OAK’s Transition to Blackboard – Letter to Faculty
As we migrate OAK course materials from their current (still-problematic) on-campus existence to the new hosted Blackboard environment, there will be periods of black-out where you will not be able to access your course materials.
We have staggered this work to minimize down time.
Schedule
- November 10 – Migration began for Fall 2013 courses.
- November 17 – Migration began for Spring 2014 courses.
- December 1 – Migration begins for Summer 2014 courses, as well as “organizations” and other non-courses on OAK.
- December 15 – Migration begins for Spring 2015 courses.
- December 21 – Migration begins for Fall 2014 courses and for any course that has been “reactivated” by faculty member request.
- December 21-22 – OAK/Blackboard completely unavailable.
- December 23 – Spring 2015 courses available on Blackboard managed hosting, along with older (pre-Fall 2014) courses.
- December 29 – Fall 2014 courses available on Blackboard managed hosting.
This is, as you can see, a complex process, and there are several ways in which this may impact your work.
Spring 2015 courses: this is relatively good news. Any work you do now (and up through Dec 14th) on your Spring 2015 courses will be ported over into the new system and ready to work with on Dec 23th. Alternatively, you can wait and build your courses in the new hosted environment starting on Dec 23th. Either way, the only days that these courses should be unavailable are Dec 15-22.
Fall 2014 courses: this has some red flags. Everything you do up until Dec 20th will carry over and be available on or before Dec 29th. However, during the transition for these courses (Dec 21-28), all materials, including the OAK gradebook, will be unavailable. This will affect those faculty whose grades are due in January. This will also affect students with incompletes, or other students who have study needs. (Also, given the impact of course size on the transition process, some e-reserves are being removed a bit early this year so they don’t get ported over – if that is a problem for you, please contact your e-reserve coordinator.)
Reactivated courses – ones that you had to request earlier this semester – these will be bundled in with Fall 2014 courses.

Data items
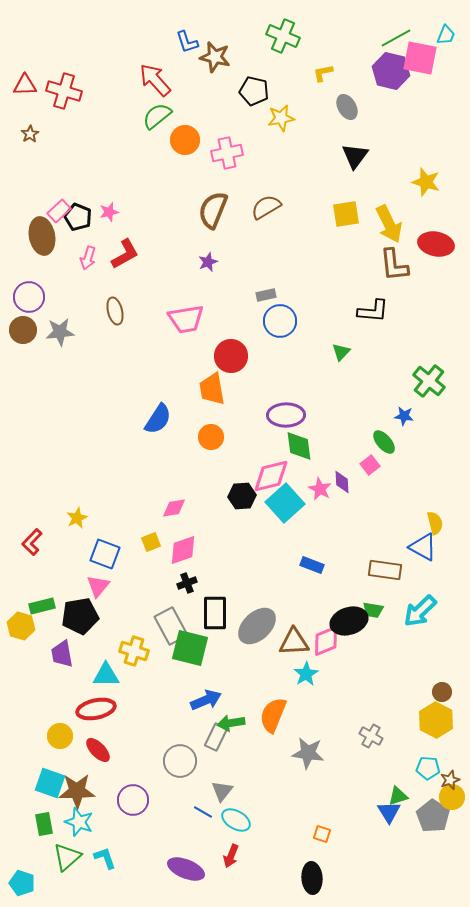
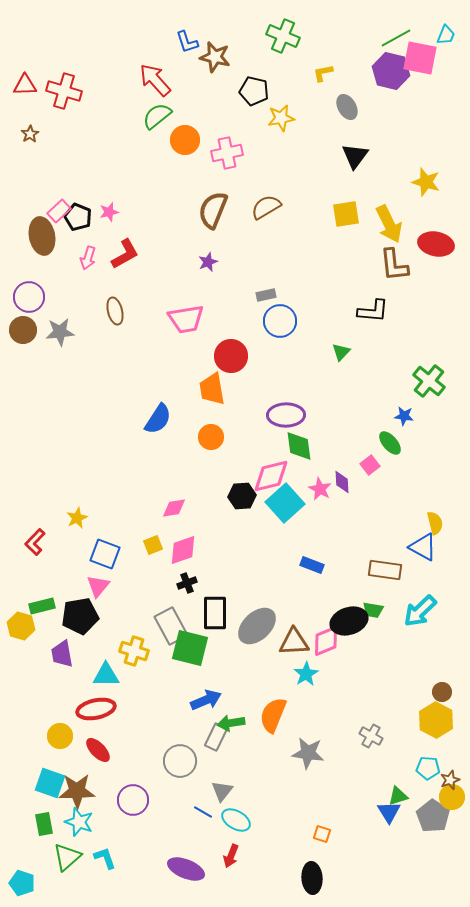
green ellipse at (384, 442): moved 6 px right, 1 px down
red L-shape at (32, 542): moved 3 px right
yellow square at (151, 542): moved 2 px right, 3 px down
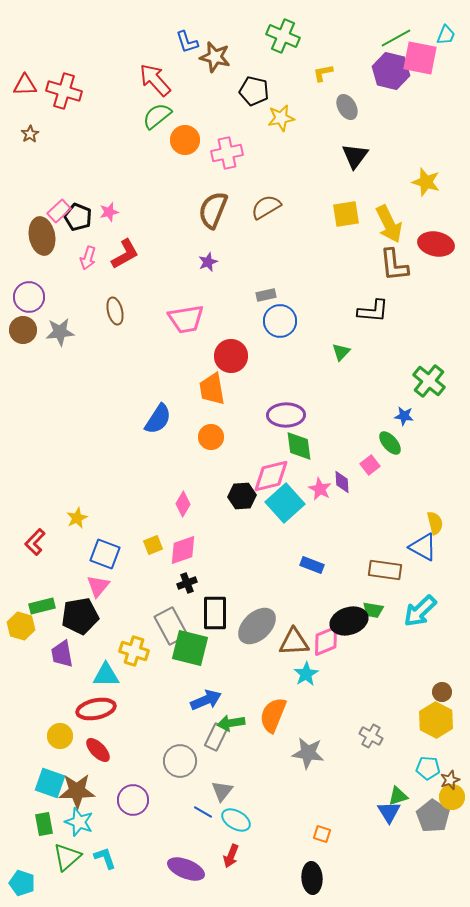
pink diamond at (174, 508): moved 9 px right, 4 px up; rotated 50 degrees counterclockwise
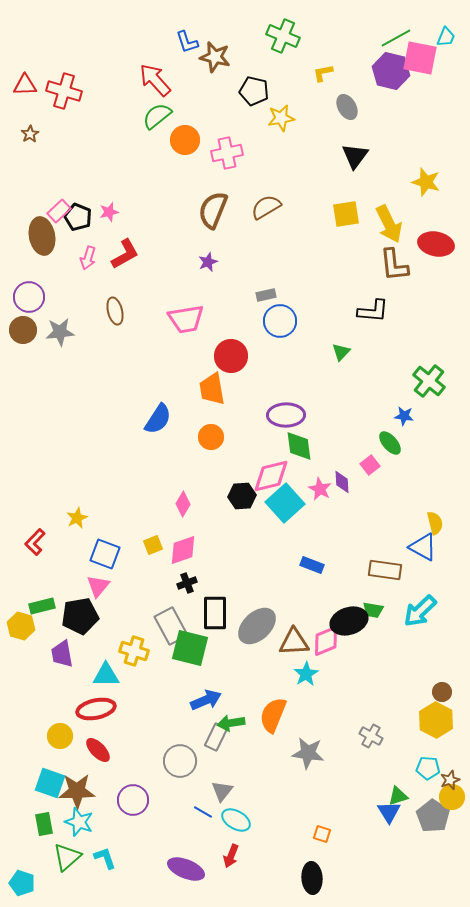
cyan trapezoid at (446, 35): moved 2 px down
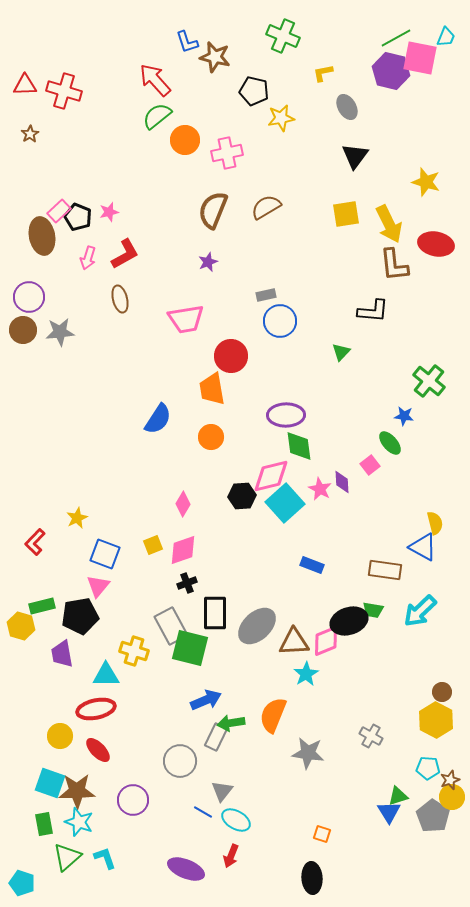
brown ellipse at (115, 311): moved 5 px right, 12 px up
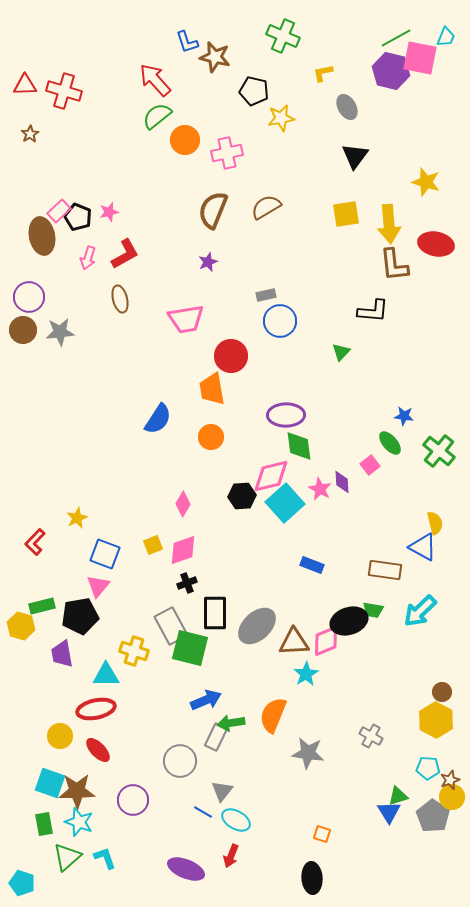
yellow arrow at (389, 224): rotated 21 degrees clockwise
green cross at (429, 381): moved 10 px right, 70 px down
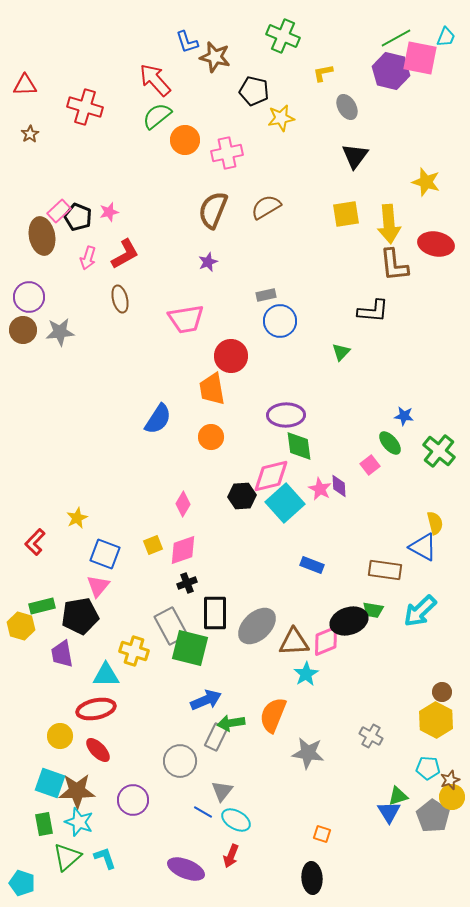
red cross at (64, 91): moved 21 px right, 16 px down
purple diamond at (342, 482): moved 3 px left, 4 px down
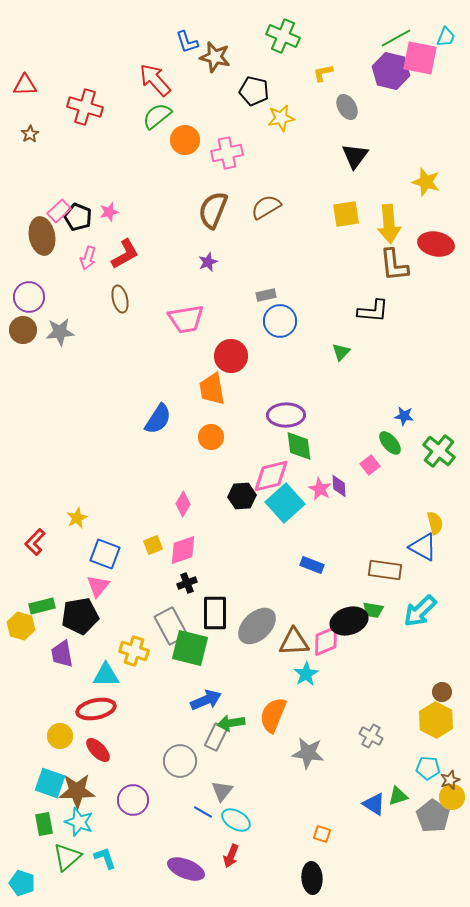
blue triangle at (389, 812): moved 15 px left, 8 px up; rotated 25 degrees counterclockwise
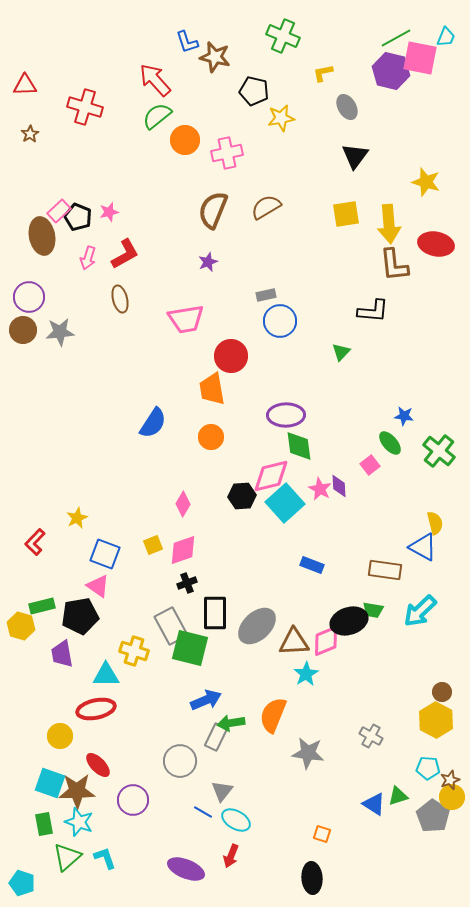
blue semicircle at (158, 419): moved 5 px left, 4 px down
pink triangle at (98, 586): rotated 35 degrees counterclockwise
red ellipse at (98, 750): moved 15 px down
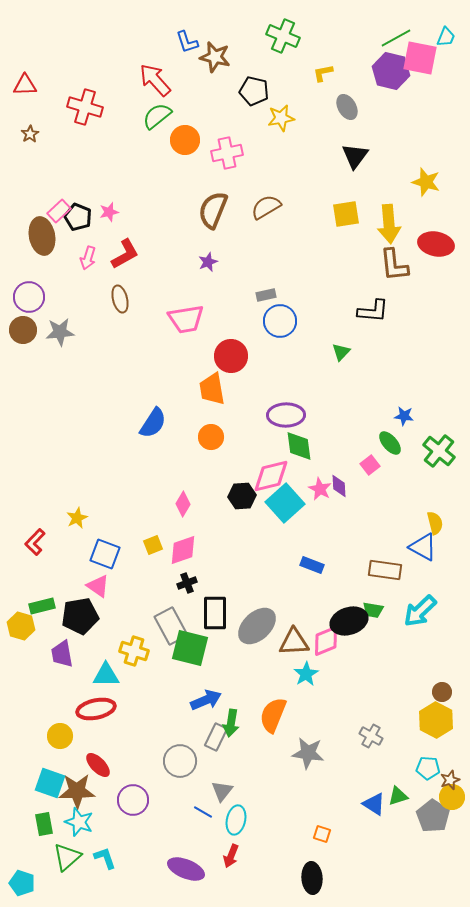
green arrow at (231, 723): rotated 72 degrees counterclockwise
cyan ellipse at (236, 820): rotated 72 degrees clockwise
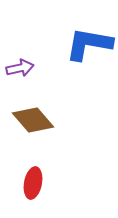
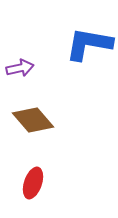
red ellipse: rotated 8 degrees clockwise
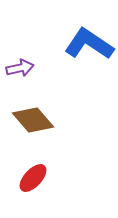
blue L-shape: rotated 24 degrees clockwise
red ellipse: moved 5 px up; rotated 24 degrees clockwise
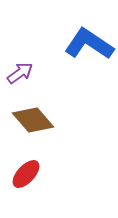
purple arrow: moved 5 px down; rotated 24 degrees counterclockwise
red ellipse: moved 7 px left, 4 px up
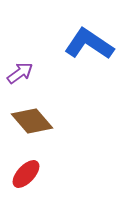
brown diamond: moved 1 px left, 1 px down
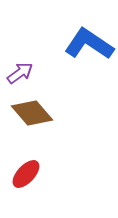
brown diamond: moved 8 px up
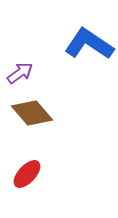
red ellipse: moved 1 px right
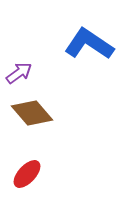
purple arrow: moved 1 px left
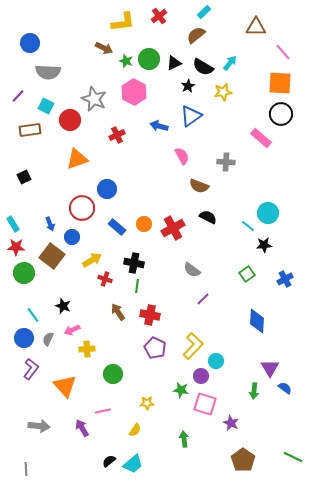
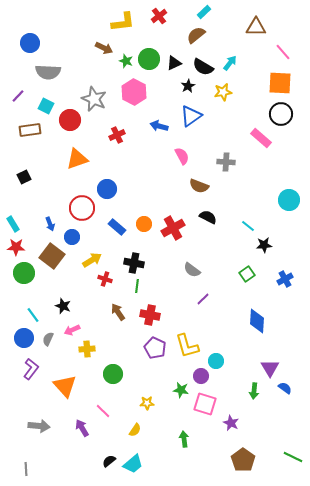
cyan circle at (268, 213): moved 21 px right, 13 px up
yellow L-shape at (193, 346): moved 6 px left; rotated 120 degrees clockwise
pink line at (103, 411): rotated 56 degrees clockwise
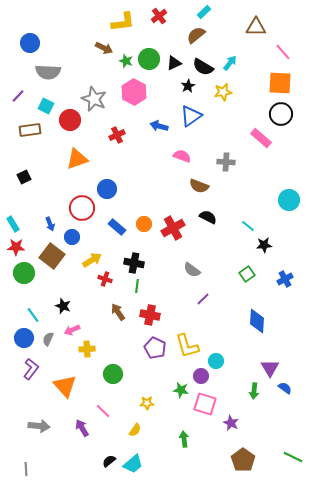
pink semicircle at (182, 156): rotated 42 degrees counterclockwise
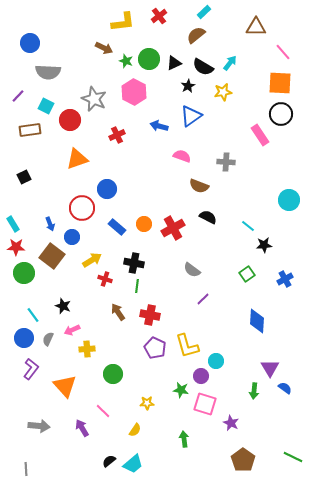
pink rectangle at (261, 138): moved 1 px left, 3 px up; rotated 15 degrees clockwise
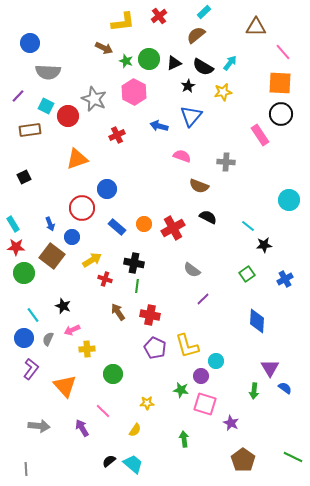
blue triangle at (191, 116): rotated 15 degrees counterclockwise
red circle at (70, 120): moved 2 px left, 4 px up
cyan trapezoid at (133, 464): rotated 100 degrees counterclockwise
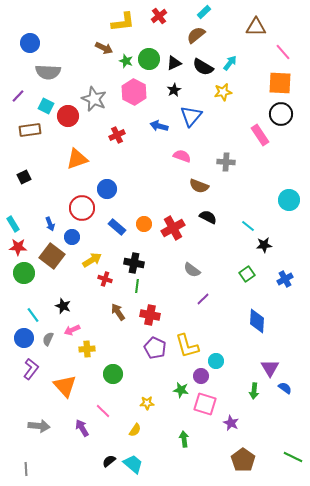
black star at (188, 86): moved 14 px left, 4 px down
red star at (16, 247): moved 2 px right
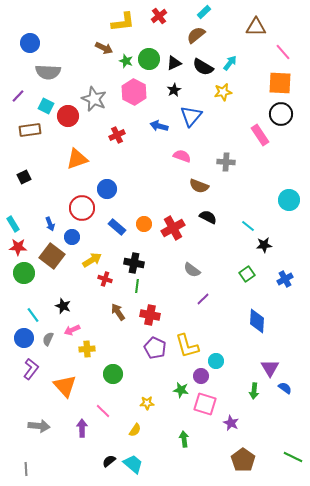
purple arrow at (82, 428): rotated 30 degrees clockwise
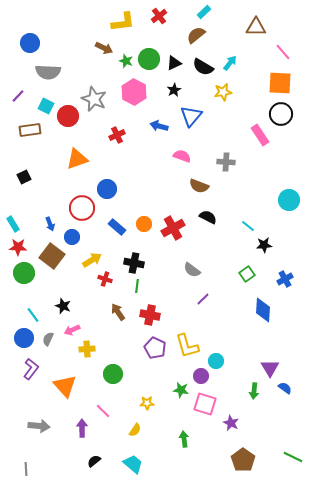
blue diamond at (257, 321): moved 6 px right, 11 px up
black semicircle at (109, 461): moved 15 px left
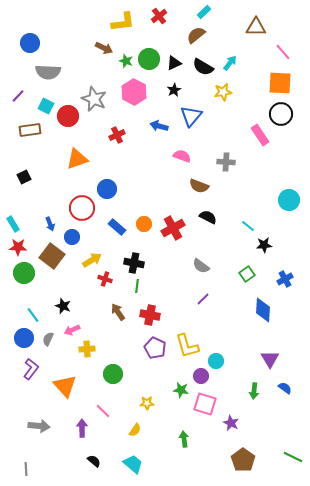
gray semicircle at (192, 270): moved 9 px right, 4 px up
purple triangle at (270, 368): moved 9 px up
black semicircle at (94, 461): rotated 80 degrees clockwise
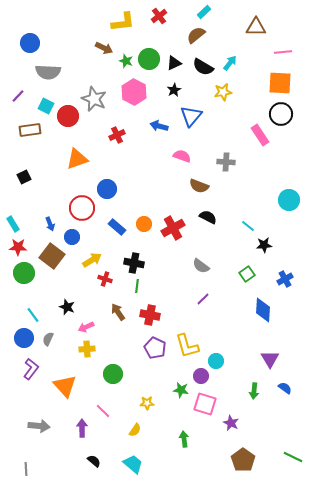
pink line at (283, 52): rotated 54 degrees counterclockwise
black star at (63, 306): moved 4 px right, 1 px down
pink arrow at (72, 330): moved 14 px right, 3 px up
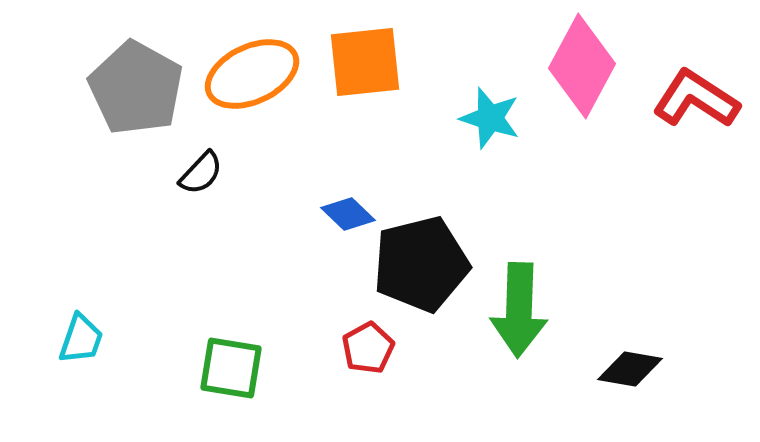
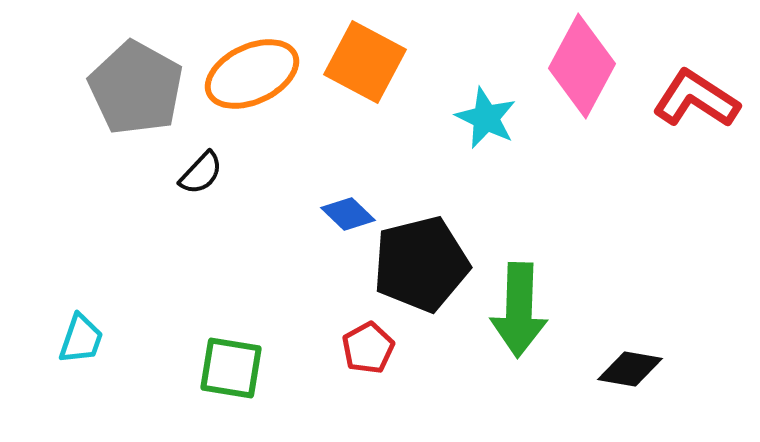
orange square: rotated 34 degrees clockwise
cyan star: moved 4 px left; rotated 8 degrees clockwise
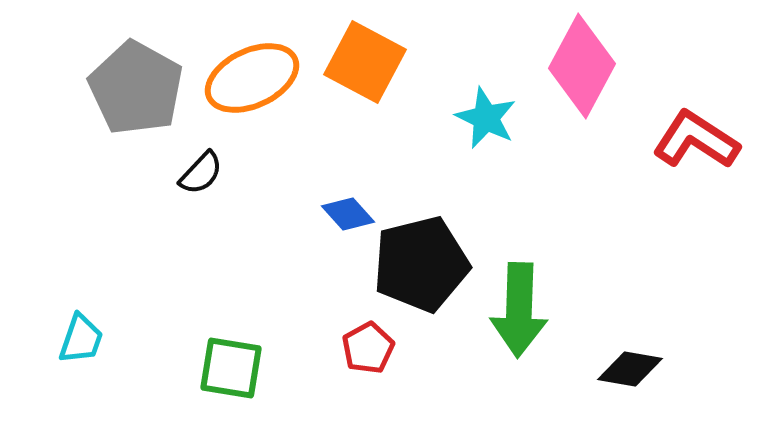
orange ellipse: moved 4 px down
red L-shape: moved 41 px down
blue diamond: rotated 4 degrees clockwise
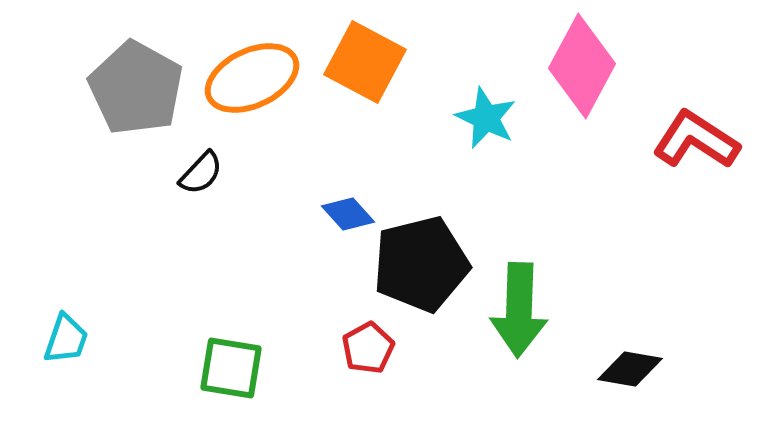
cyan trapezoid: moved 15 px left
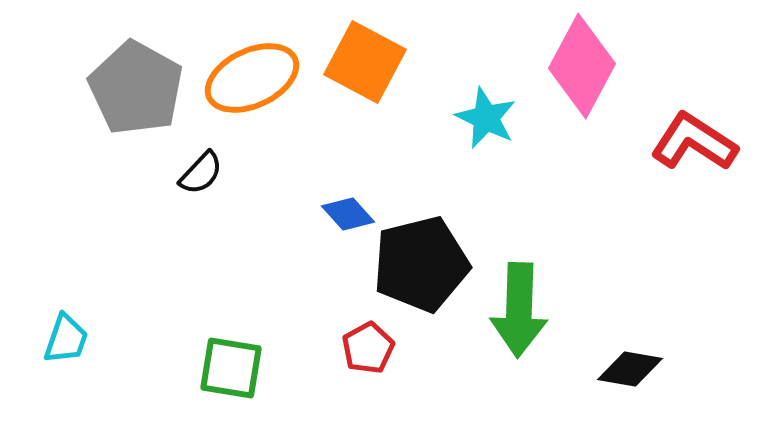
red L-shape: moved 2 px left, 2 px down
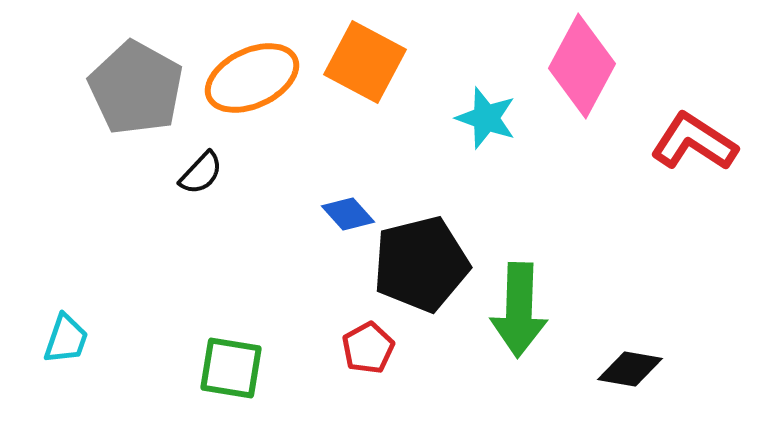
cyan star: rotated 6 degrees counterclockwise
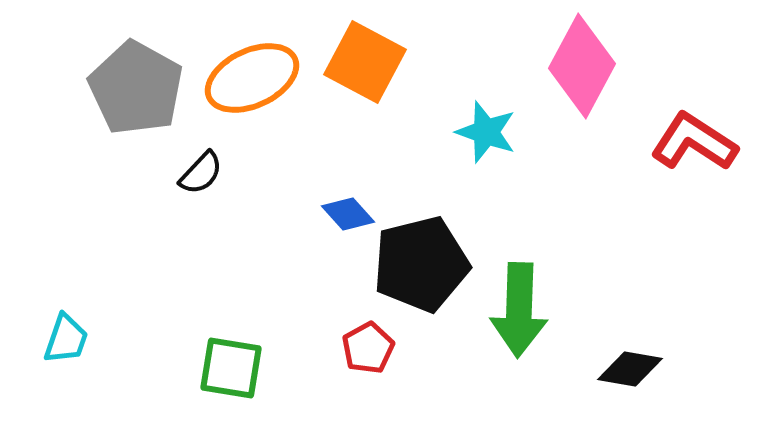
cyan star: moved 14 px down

> Problems and tasks
[1] In the entries, begin at the line that has "purple arrow at" and stop after the line that has "black semicircle at (109, 461): moved". Update those lines by replacing "blue diamond" with "green diamond", change nothing else, and leave the pictures out of your answer.
[2] Take the faculty letter about OAK's move to Blackboard further, picking up right after its last sentence.

> Replies
[1]
purple arrow at (82, 428): rotated 30 degrees clockwise
green diamond at (257, 321): moved 6 px right, 11 px up
black semicircle at (109, 461): moved 15 px left

[2]
Fall 2013, Spring 2014, and Summer 2014 courses, plus organizations and non-traditional courses: Some notable constraints. These are being migrated in batches during November and early December as noted above. Once they have been shifted to the new environment, they will be in a kind of limbo. You may, if needed, request reactivation (through oak@vanderbilt.edu) in order to copy the content, but any work you do directly within these earlier courses will not be reflected in the January copy of the course. This makes these courses different from those of the current academic year! (You can, however, reactivate an older course and copy its materials into a Spring 2015 course prior to Dec 15 – and the Spring 2015 copy would migrate over into the new environment.)
For those of you overseeing incompletes, there are several challenges. Once a course has been inactivated to migrate it to the hosted Blackboard environment, students will not have access to the course materials unless you make it live. If you do make it live and the students submit things through OAK, those copies would only be temporary and would drop away in December. Similarly, if you make a change to an older gradebook in a course that has been reactivated, you will need to keep a paper copy because those grades won’t roll forward.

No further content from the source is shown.